The additional storage will be available for the next five years.
Shane Glass Program Manager at Google Cloud Public Dataset Program said in a blog: “We also continuing to curate and host datasets in BigQuery so users can leverage BigQuery Machine Learning to analyze data with machine learning using standard SQL queries… so that our users can JOIN their private data and the world’s public data with as little time and effort as possible.”
Public Datasets
Public datasets on the Google Cloud Platform provide a resource of contrasting datasets that are freely hosted and maintained. These datasets can be accessed and analysed using varying analytics software. Researchers can use open source software like Apache Spark or they can use Google Cloud Dataflow or BigQuery.
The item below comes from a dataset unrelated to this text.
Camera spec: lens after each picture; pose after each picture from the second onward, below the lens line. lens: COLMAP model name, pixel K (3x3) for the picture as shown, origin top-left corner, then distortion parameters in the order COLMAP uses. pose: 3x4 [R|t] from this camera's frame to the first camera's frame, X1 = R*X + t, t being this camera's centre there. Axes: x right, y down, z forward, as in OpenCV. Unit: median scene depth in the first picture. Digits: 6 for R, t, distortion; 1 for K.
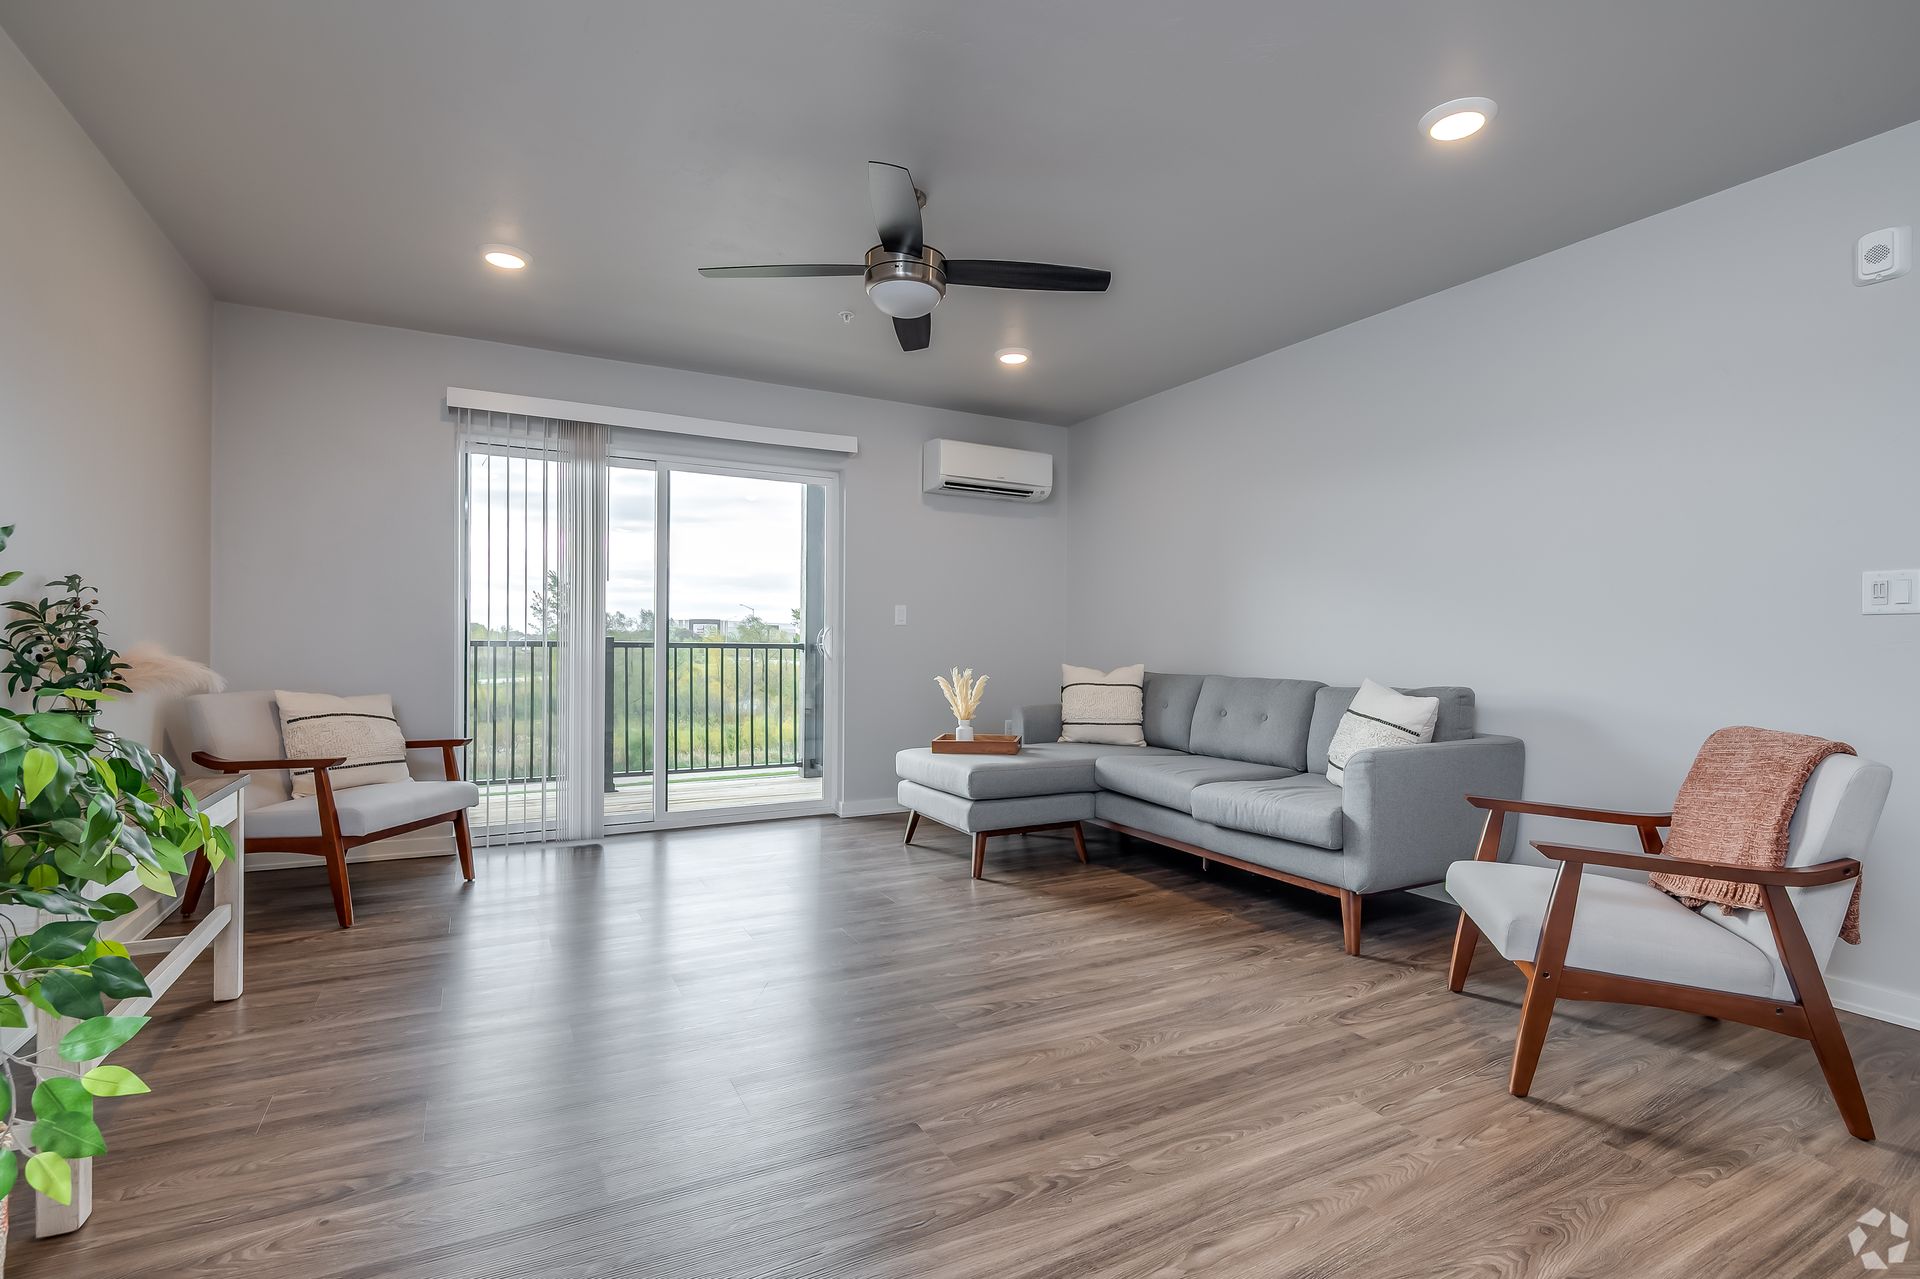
lens RADIAL K [[907.9, 0, 951.5], [0, 907.9, 647.8], [0, 0, 1]] dist [-0.001844, -0.001792]
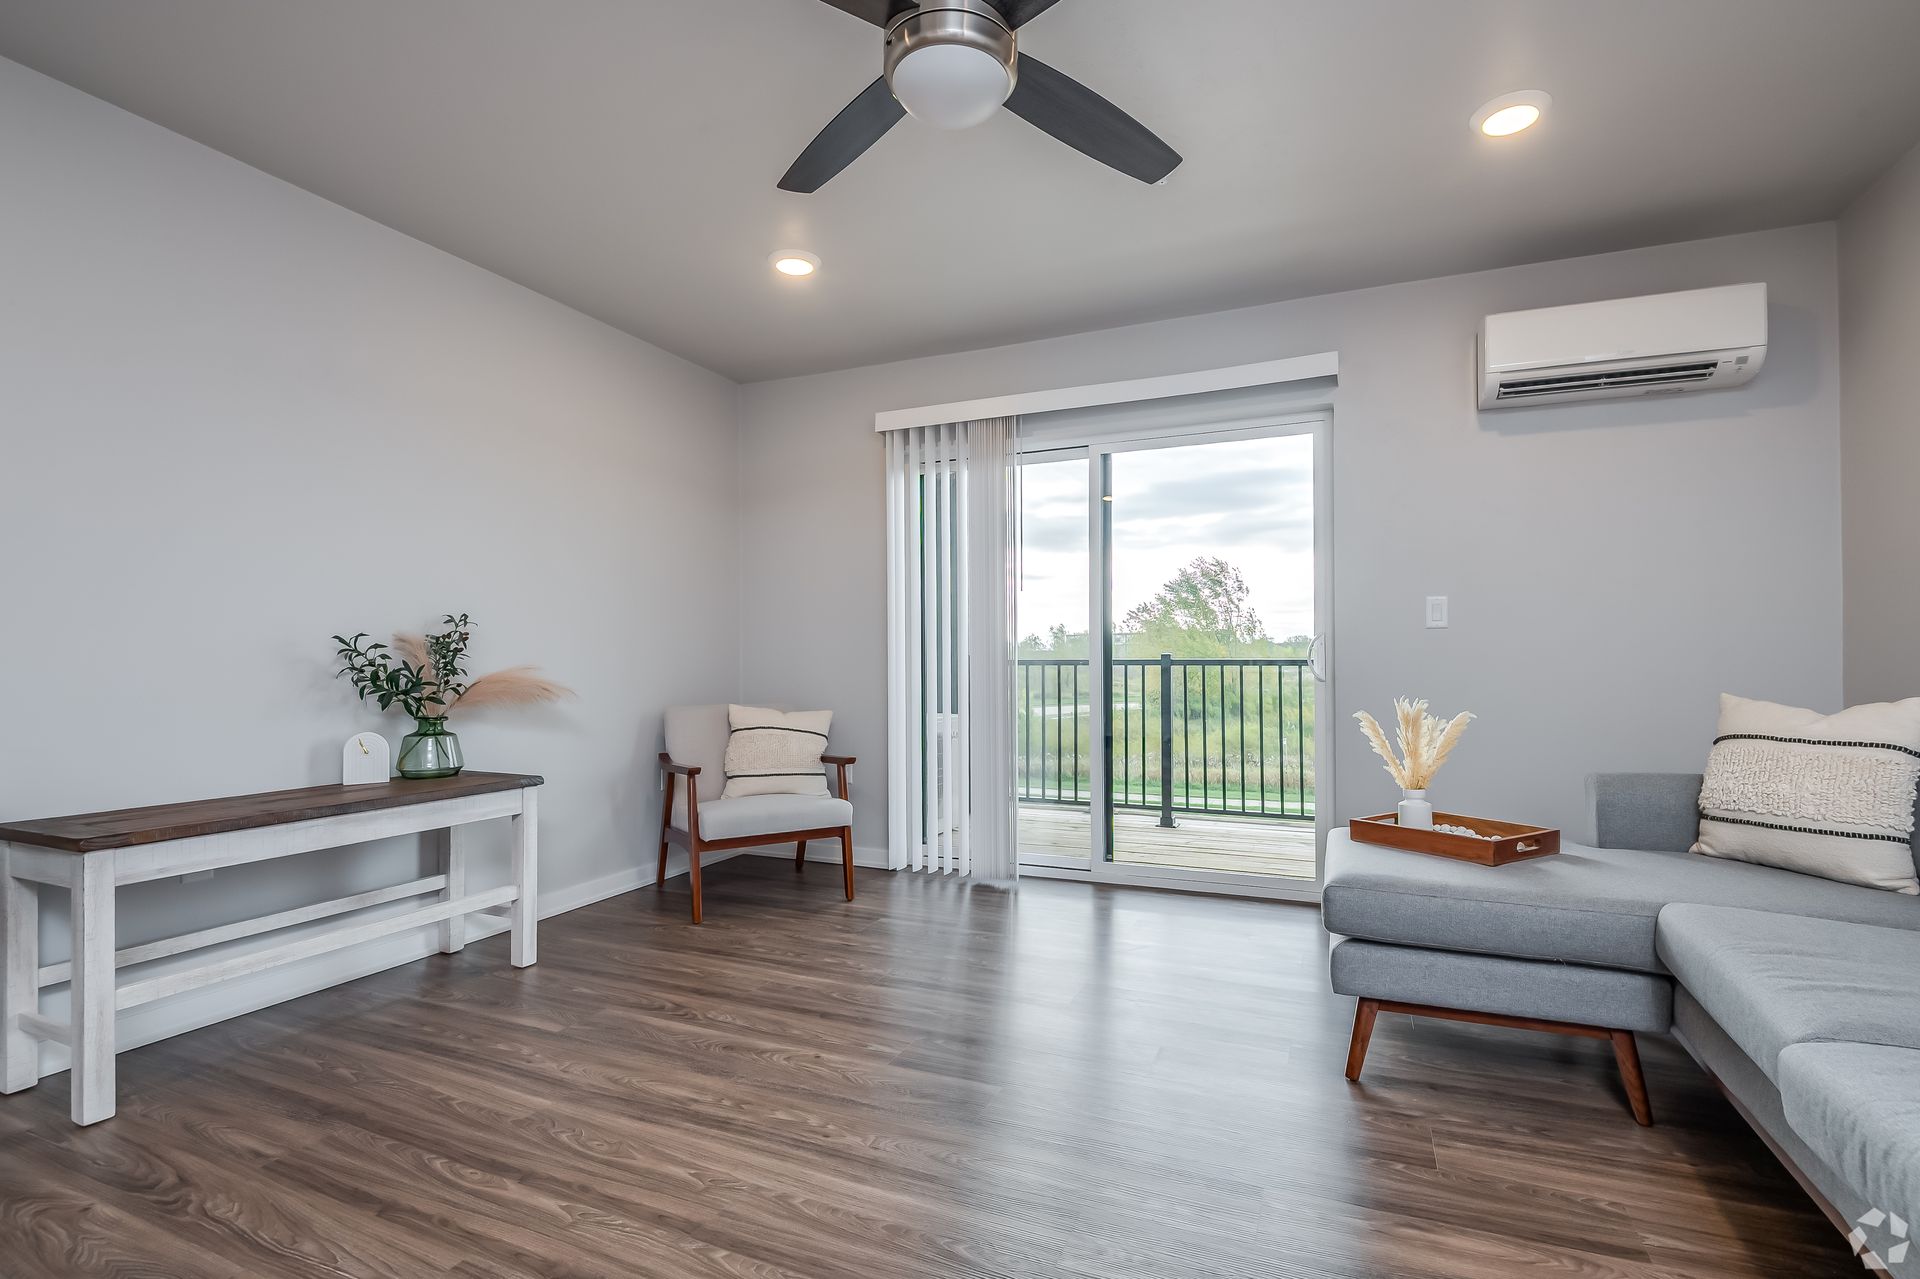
lens RADIAL K [[907.9, 0, 951.5], [0, 907.9, 647.8], [0, 0, 1]] dist [-0.001844, -0.001792]
pose [[0.614550, -0.022371, -0.788560, 0.369233], [0.006766, 0.999711, -0.023088, 0.002548], [0.788849, 0.008854, 0.614524, 0.537393]]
Google BigQuery is an enterprise data warehouse which allows people to conduct fast Structured Query Language queries on Google clouds infrastructure. Users can access BigQuery by using a web user interface or by access it through a command-line tool.
See Also: Google Cloud Announces Collaborations with Accenture and GitHub
The offering is fully managed, so companies do not have to setup any resources prior to using it such as virtual machines or disks.
BigQuery ML lets users utilises machine learning to create and execute learning models which can be used to analyse the large date sets held on site. Currently BigQuery ML supports two types of models; binary logistic regression and linear regression.
On Google Clouds blog they state that: “BigQuery ML democratizes the use of ML by empowering data analysts, the primary data warehouse users, to build and run models using existing business intelligence tools and spreadsheets. This enables business decision making through predictive analytics across the organization.”
Shane Glass added: “We are particularly focused on making available datasets that can support BigQuery’s new GIS capabilities like BigQuery Geo Viz.”